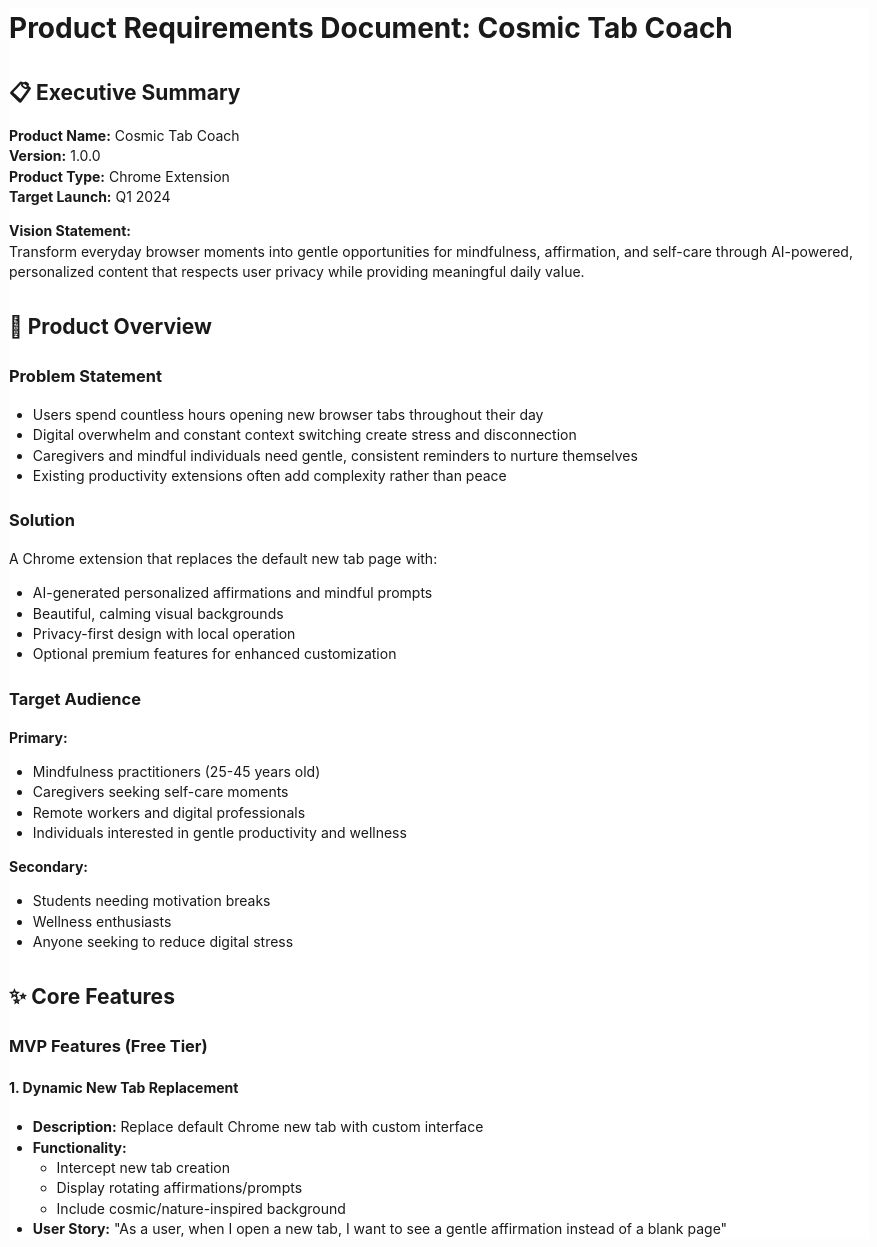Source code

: # Product Requirements Document: Cosmic Tab Coach

## 📋 Executive Summary

**Product Name:** Cosmic Tab Coach  
**Version:** 1.0.0  
**Product Type:** Chrome Extension  
**Target Launch:** Q1 2024  

**Vision Statement:**  
Transform everyday browser moments into gentle opportunities for mindfulness, affirmation, and self-care through AI-powered, personalized content that respects user privacy while providing meaningful daily value.

## 🎯 Product Overview

### Problem Statement
- Users spend countless hours opening new browser tabs throughout their day
- Digital overwhelm and constant context switching create stress and disconnection
- Caregivers and mindful individuals need gentle, consistent reminders to nurture themselves
- Existing productivity extensions often add complexity rather than peace

### Solution
A Chrome extension that replaces the default new tab page with:
- AI-generated personalized affirmations and mindful prompts
- Beautiful, calming visual backgrounds
- Privacy-first design with local operation
- Optional premium features for enhanced customization

### Target Audience
**Primary:** 
- Mindfulness practitioners (25-45 years old)
- Caregivers seeking self-care moments
- Remote workers and digital professionals
- Individuals interested in gentle productivity and wellness

**Secondary:**
- Students needing motivation breaks
- Wellness enthusiasts
- Anyone seeking to reduce digital stress

## ✨ Core Features

### MVP Features (Free Tier)

#### 1. Dynamic New Tab Replacement
- **Description:** Replace default Chrome new tab with custom interface
- **Functionality:** 
  - Intercept new tab creation
  - Display rotating affirmations/prompts
  - Include cosmic/nature-inspired background
- **User Story:** "As a user, when I open a new tab, I want to see a gentle affirmation instead of a blank page"
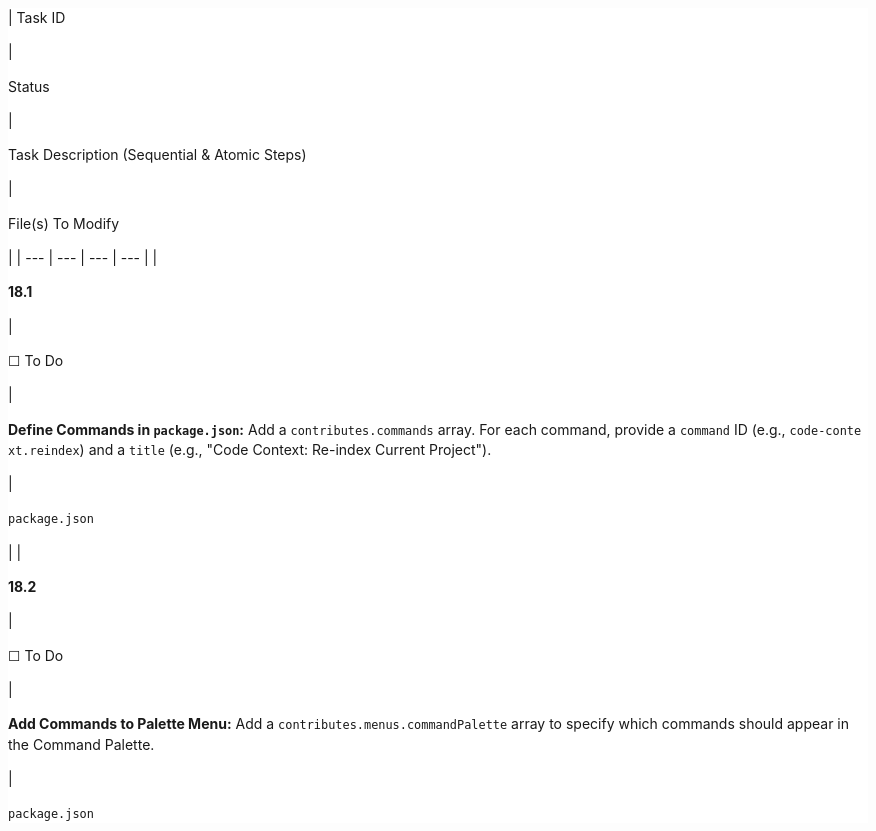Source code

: | 
Task ID

 | 

Status

 | 

Task Description (Sequential & Atomic Steps)

 | 

File(s) To Modify

 |
| --- | --- | --- | --- |
| 

**18.1**

 | 

☐ To Do

 | 

**Define Commands in `package.json`:** Add a `contributes.commands` array. For each command, provide a `command` ID (e.g., `code-context.reindex`) and a `title` (e.g., "Code Context: Re-index Current Project").

 | 

`package.json`

 |
| 

**18.2**

 | 

☐ To Do

 | 

**Add Commands to Palette Menu:** Add a `contributes.menus.commandPalette` array to specify which commands should appear in the Command Palette.

 | 

`package.json`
◆ ◆ ◆ ◆ ◆
Reproduce all of the material above without the pictures, substituting "Mindful Tab Companion" for every occurrence of "Cosmic Tab Coach" and leaving everything else unchanged.

Source code

: # Product Requirements Document: Mindful Tab Companion

## 📋 Executive Summary

**Product Name:** Mindful Tab Companion  
**Version:** 1.0.0  
**Product Type:** Chrome Extension  
**Target Launch:** Q1 2024  

**Vision Statement:**  
Transform everyday browser moments into gentle opportunities for mindfulness, affirmation, and self-care through AI-powered, personalized content that respects user privacy while providing meaningful daily value.

## 🎯 Product Overview

### Problem Statement
- Users spend countless hours opening new browser tabs throughout their day
- Digital overwhelm and constant context switching create stress and disconnection
- Caregivers and mindful individuals need gentle, consistent reminders to nurture themselves
- Existing productivity extensions often add complexity rather than peace

### Solution
A Chrome extension that replaces the default new tab page with:
- AI-generated personalized affirmations and mindful prompts
- Beautiful, calming visual backgrounds
- Privacy-first design with local operation
- Optional premium features for enhanced customization

### Target Audience
**Primary:** 
- Mindfulness practitioners (25-45 years old)
- Caregivers seeking self-care moments
- Remote workers and digital professionals
- Individuals interested in gentle productivity and wellness

**Secondary:**
- Students needing motivation breaks
- Wellness enthusiasts
- Anyone seeking to reduce digital stress

## ✨ Core Features

### MVP Features (Free Tier)

#### 1. Dynamic New Tab Replacement
- **Description:** Replace default Chrome new tab with custom interface
- **Functionality:** 
  - Intercept new tab creation
  - Display rotating affirmations/prompts
  - Include cosmic/nature-inspired background
- **User Story:** "As a user, when I open a new tab, I want to see a gentle affirmation instead of a blank page"
Source code

: | 
Task ID

 | 

Status

 | 

Task Description (Sequential & Atomic Steps)

 | 

File(s) To Modify

 |
| --- | --- | --- | --- |
| 

**18.1**

 | 

☐ To Do

 | 

**Define Commands in `package.json`:** Add a `contributes.commands` array. For each command, provide a `command` ID (e.g., `code-context.reindex`) and a `title` (e.g., "Code Context: Re-index Current Project").

 | 

`package.json`

 |
| 

**18.2**

 | 

☐ To Do

 | 

**Add Commands to Palette Menu:** Add a `contributes.menus.commandPalette` array to specify which commands should appear in the Command Palette.

 | 

`package.json`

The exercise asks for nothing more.